For the carry trade, the ploy involves borrowing yen and immediately selling them for a currency that is either itself a higher-yield instrument (e.g., the New Zealand Dollar, Brazilian Real and Mexican Peso) because of the interest rates in the other country, or using them to buy higher-yield or higher-risk instruments (e.g., Turkish stocks). Because it combines risks of high leverage with risks inherent in a higher-yield asset class, the carry trade is highly sensitive to foreign exchange moves and liquidity fears.

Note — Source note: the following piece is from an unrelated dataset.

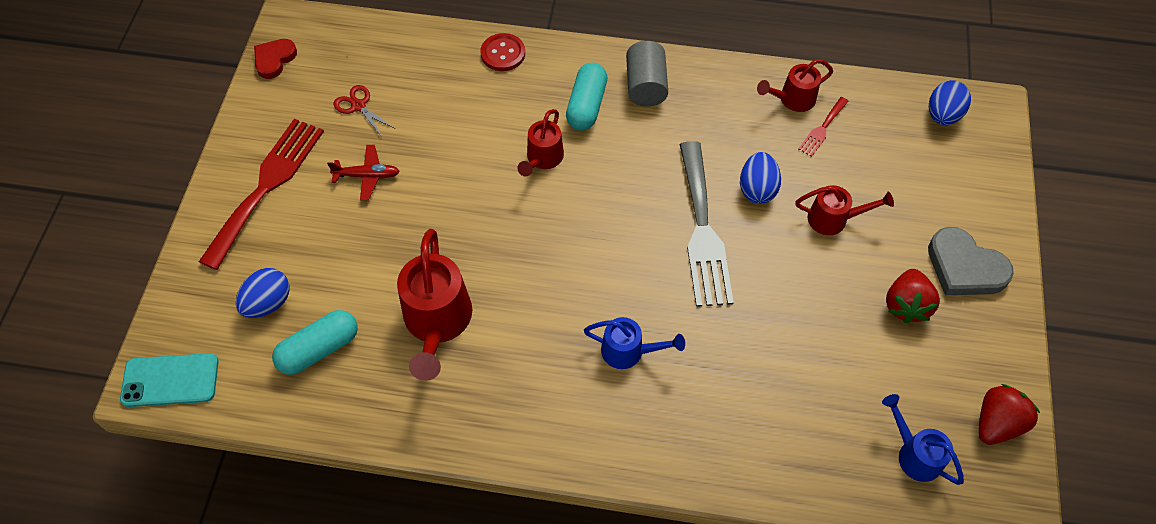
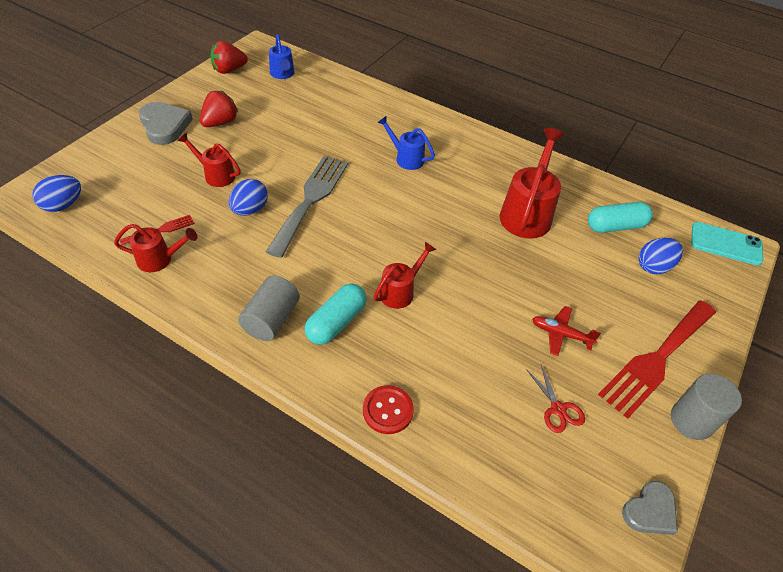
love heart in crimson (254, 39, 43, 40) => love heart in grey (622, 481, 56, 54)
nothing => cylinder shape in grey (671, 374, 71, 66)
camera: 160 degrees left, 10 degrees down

As reported by The Times of London, hedge funds have long used the carry trade for cheap leverage, but there are also thought to be vast exposures to yen volatility in the Thai, Korean, and Indonesian banking sectors, where the Japanese currency has been borrowed heavily to meet funding needs. The British banking sector turned to a version of the carry trade -- yen-denominated bond issuance -- when credit conditions tightened around the Northern Rock crisis. Indian banks' use of the carry trade surged 180 per cent between 2005 and 2007.

After seven years of providing the cheapest source of funds for investors buying higher-yielding financial assets, the yen is appreciating as $US587 billion ($757 billion) of subprime mortgage-related losses force banks to restrict credit. It strengthened 4.4 percnt; on a trade weighted basis in September, according to the Bank of Japan's effective exchange rate, the most since August 2007, when the seizure in capital markets began.

The yen rose toward a six-month high against the dollar after the International Monetary Fund said the world economy is headed for a recession next year, with expansion in the U.S. forecast to grind to a halt. The yen also traded near its strongest in three years versus the euro on speculation a global stocks sell-off will prompt investors to reduce holdings of higher-yielding assets.

The current stocks dismal performance helped deter carry trades.

Richard Benson, who oversees $US14 billion of currency funds at Millennium Asset Management in London refer the Yen as “ a counter-cyclical currency, When the global economy looks bad, the yen should do well”.

The US Dollar/Japanese Yen currency pair continues to trades almost lock-step with the Dow Jones Industrial Average (highly correlated), while the US dollar has likewise moved with the price of Crude Oil through recent trade.

The correlation of US Dollar/Japanese Yen pair and the Dow Jones Industrial Average is currently almost at its highest. The current investment theme is every downward move in global equity indices will be follow by short positions in the low-yielding Yen.



Dow Jones Industrial Index



USD/YEN



Yesterday, stocks plunged, sending the Dow Jones industrial average down 679 points -- more than 7 percent -- to its lowest level in five years. Refer to Dow Chart above. The USD/YEN was moved up to previous day high during the Asian session, moved sideway during European session with high volatility before plunge down during US session.

October is usually the best time for bottom buying for the stocks. Yesterday heavy fall in Dow indicate further downward fall is expected before market stabilize. The USD/YEN chart indicates that the pair is currently looking for the 4th wave of Elliot Wave retracement before the final 5th wave down. Retracement is expected at 38.2% level.